#### [About this exercise]
Repeat all of the records exactly, leaving out the pictures.

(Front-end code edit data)
#####

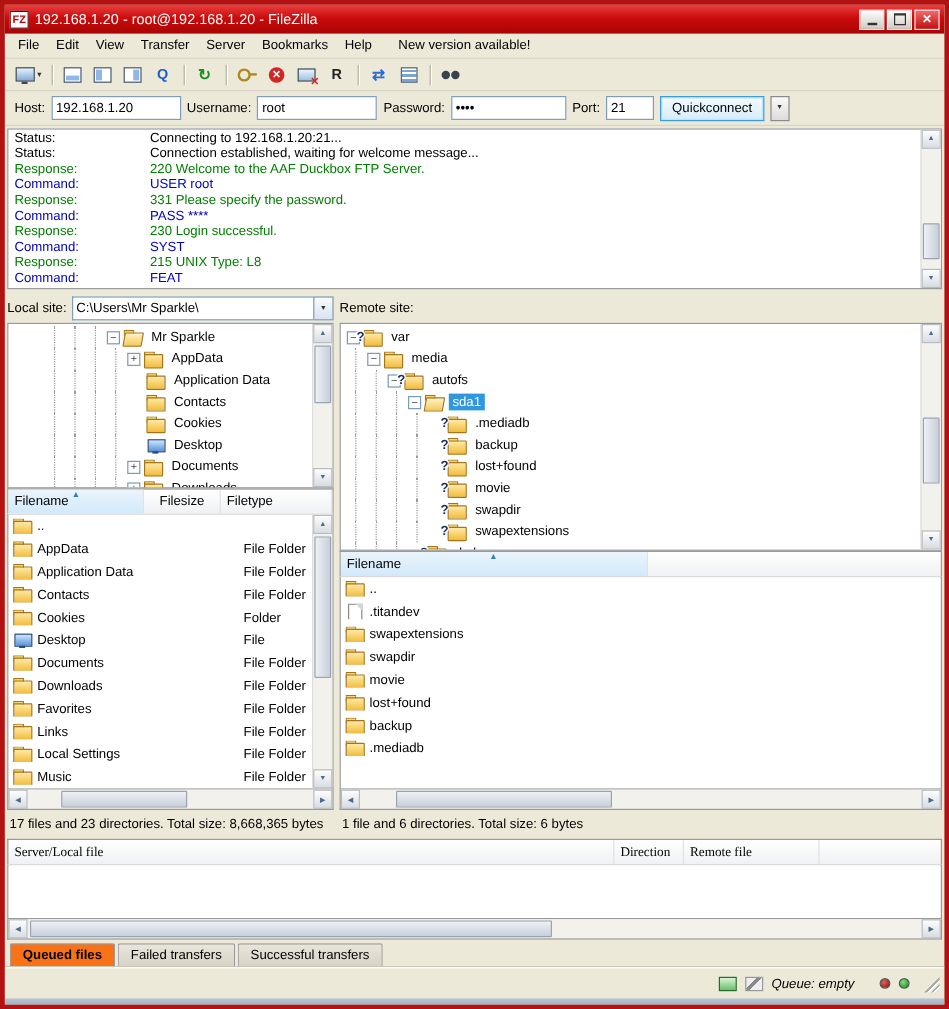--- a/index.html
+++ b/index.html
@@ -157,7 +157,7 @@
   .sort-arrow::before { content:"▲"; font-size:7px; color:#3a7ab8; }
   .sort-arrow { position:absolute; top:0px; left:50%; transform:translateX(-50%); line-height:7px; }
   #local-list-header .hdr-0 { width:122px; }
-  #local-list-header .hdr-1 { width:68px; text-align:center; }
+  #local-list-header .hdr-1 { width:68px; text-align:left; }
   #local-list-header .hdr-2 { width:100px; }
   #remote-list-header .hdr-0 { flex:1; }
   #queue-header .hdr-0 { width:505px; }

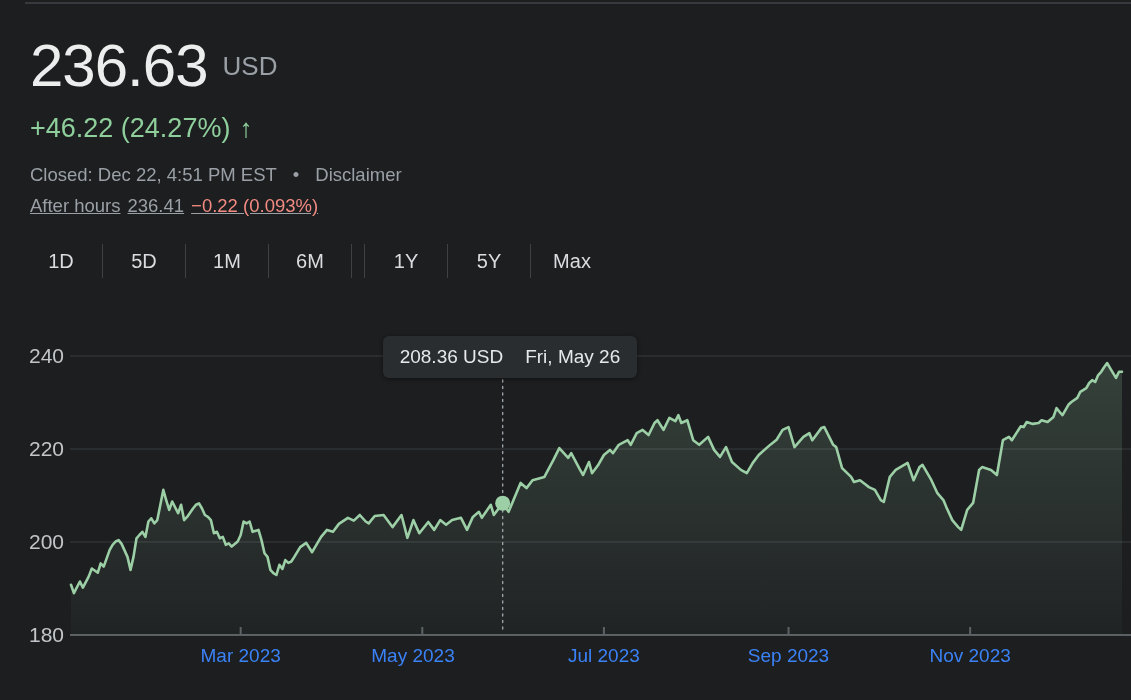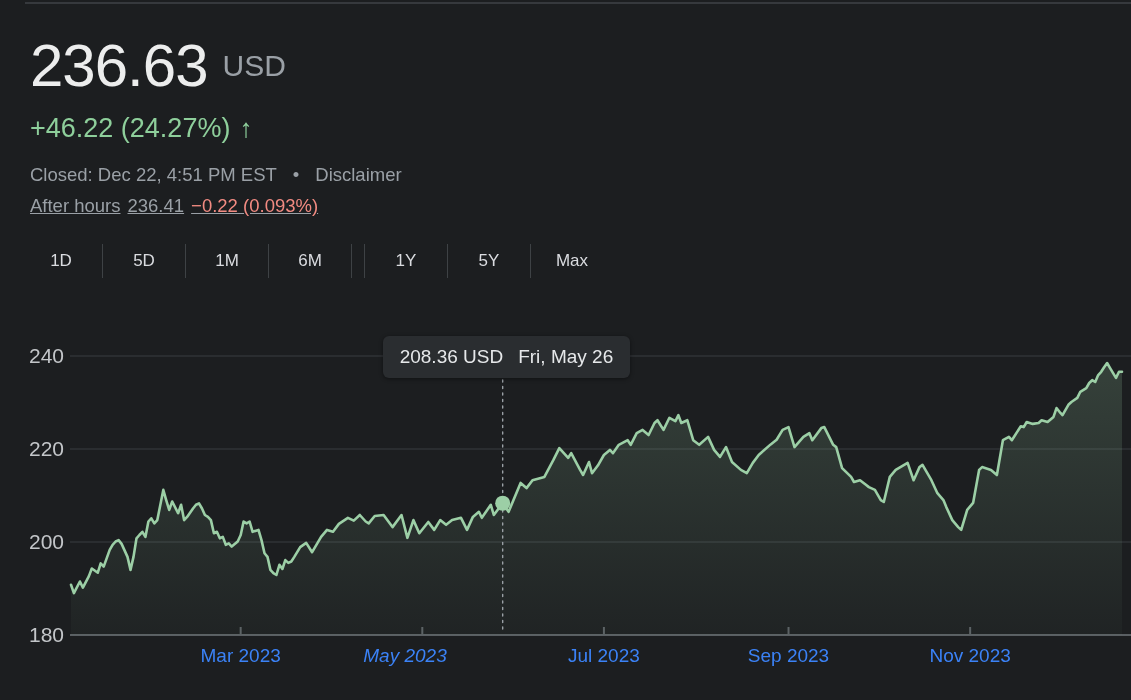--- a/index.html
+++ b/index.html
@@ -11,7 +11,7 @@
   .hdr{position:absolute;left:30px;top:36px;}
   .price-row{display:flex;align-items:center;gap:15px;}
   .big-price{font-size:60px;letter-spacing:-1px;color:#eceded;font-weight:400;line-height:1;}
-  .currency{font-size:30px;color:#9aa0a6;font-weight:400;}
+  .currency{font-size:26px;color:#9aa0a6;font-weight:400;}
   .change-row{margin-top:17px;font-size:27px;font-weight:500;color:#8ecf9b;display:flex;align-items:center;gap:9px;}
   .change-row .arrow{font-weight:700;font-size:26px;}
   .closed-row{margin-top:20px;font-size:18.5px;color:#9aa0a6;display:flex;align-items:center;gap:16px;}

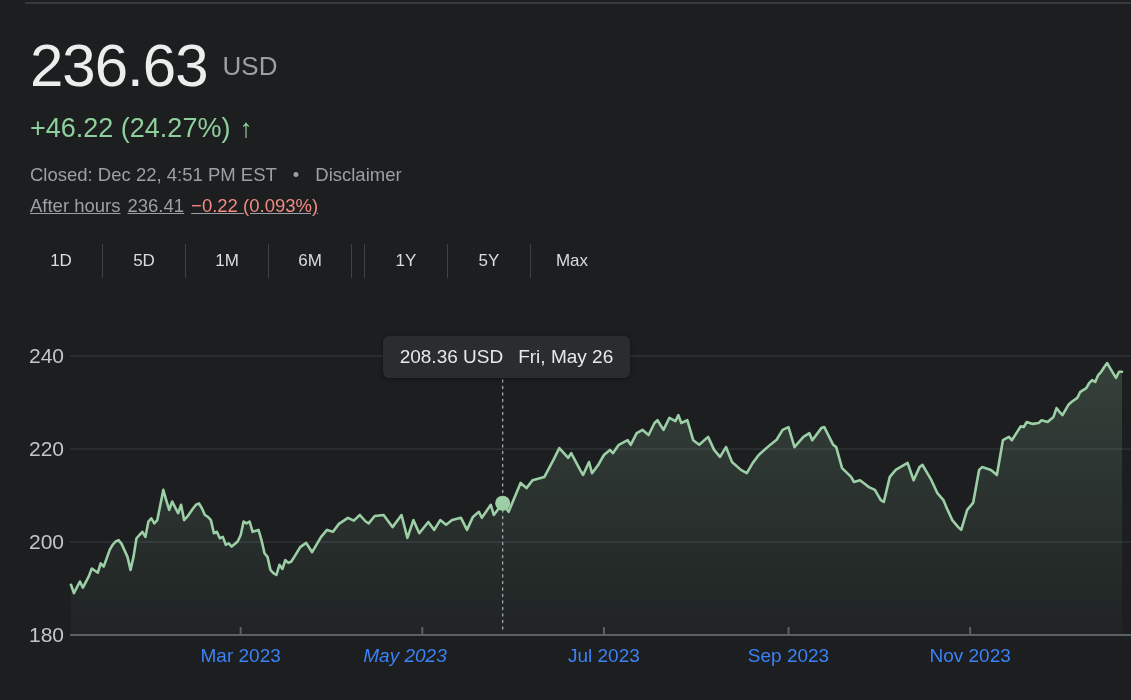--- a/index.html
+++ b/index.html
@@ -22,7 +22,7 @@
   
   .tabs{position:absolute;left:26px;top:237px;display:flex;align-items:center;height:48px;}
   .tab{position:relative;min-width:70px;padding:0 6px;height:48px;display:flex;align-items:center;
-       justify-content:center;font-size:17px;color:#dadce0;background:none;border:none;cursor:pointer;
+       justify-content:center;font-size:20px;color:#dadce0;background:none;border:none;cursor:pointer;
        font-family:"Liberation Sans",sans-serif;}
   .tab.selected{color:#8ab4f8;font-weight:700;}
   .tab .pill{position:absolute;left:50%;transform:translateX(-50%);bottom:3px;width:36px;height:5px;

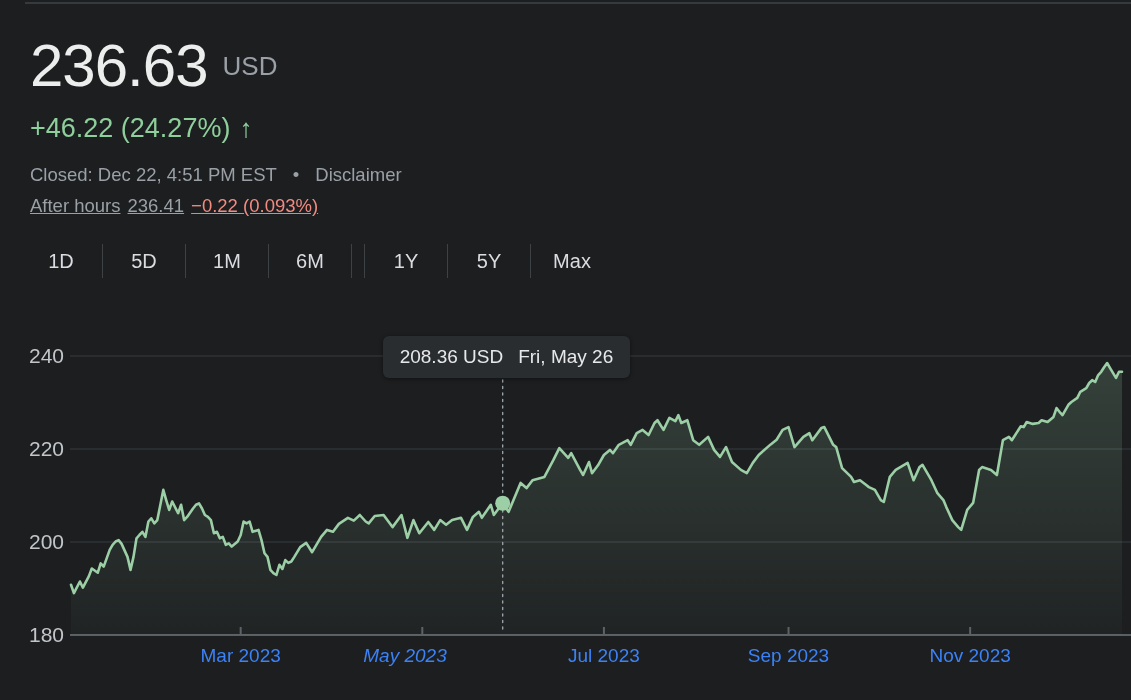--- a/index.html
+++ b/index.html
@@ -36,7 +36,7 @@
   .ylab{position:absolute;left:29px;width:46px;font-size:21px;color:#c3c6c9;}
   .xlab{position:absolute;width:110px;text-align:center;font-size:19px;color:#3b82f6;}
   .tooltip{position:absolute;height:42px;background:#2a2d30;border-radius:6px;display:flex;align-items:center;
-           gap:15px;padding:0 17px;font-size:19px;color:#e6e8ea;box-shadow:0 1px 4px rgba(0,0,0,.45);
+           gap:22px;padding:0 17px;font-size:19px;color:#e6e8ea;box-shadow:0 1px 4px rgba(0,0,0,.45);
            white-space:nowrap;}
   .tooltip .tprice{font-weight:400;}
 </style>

#####

#### [Exercise result]
--- a/index.html
+++ b/index.html
@@ -157,7 +157,7 @@
   .sort-arrow::before { content:"▲"; font-size:7px; color:#3a7ab8; }
   .sort-arrow { position:absolute; top:0px; left:50%; transform:translateX(-50%); line-height:7px; }
   #local-list-header .hdr-0 { width:122px; }
-  #local-list-header .hdr-1 { width:68px; text-align:center; }
+  #local-list-header .hdr-1 { width:68px; text-align:left; }
   #local-list-header .hdr-2 { width:100px; }
   #remote-list-header .hdr-0 { flex:1; }
   #queue-header .hdr-0 { width:505px; }

--- a/index.html
+++ b/index.html
@@ -11,7 +11,7 @@
   .hdr{position:absolute;left:30px;top:36px;}
   .price-row{display:flex;align-items:center;gap:15px;}
   .big-price{font-size:60px;letter-spacing:-1px;color:#eceded;font-weight:400;line-height:1;}
-  .currency{font-size:30px;color:#9aa0a6;font-weight:400;}
+  .currency{font-size:26px;color:#9aa0a6;font-weight:400;}
   .change-row{margin-top:17px;font-size:27px;font-weight:500;color:#8ecf9b;display:flex;align-items:center;gap:9px;}
   .change-row .arrow{font-weight:700;font-size:26px;}
   .closed-row{margin-top:20px;font-size:18.5px;color:#9aa0a6;display:flex;align-items:center;gap:16px;}

--- a/index.html
+++ b/index.html
@@ -22,7 +22,7 @@
   
   .tabs{position:absolute;left:26px;top:237px;display:flex;align-items:center;height:48px;}
   .tab{position:relative;min-width:70px;padding:0 6px;height:48px;display:flex;align-items:center;
-       justify-content:center;font-size:17px;color:#dadce0;background:none;border:none;cursor:pointer;
+       justify-content:center;font-size:20px;color:#dadce0;background:none;border:none;cursor:pointer;
        font-family:"Liberation Sans",sans-serif;}
   .tab.selected{color:#8ab4f8;font-weight:700;}
   .tab .pill{position:absolute;left:50%;transform:translateX(-50%);bottom:3px;width:36px;height:5px;

--- a/index.html
+++ b/index.html
@@ -36,7 +36,7 @@
   .ylab{position:absolute;left:29px;width:46px;font-size:21px;color:#c3c6c9;}
   .xlab{position:absolute;width:110px;text-align:center;font-size:19px;color:#3b82f6;}
   .tooltip{position:absolute;height:42px;background:#2a2d30;border-radius:6px;display:flex;align-items:center;
-           gap:15px;padding:0 17px;font-size:19px;color:#e6e8ea;box-shadow:0 1px 4px rgba(0,0,0,.45);
+           gap:22px;padding:0 17px;font-size:19px;color:#e6e8ea;box-shadow:0 1px 4px rgba(0,0,0,.45);
            white-space:nowrap;}
   .tooltip .tprice{font-weight:400;}
 </style>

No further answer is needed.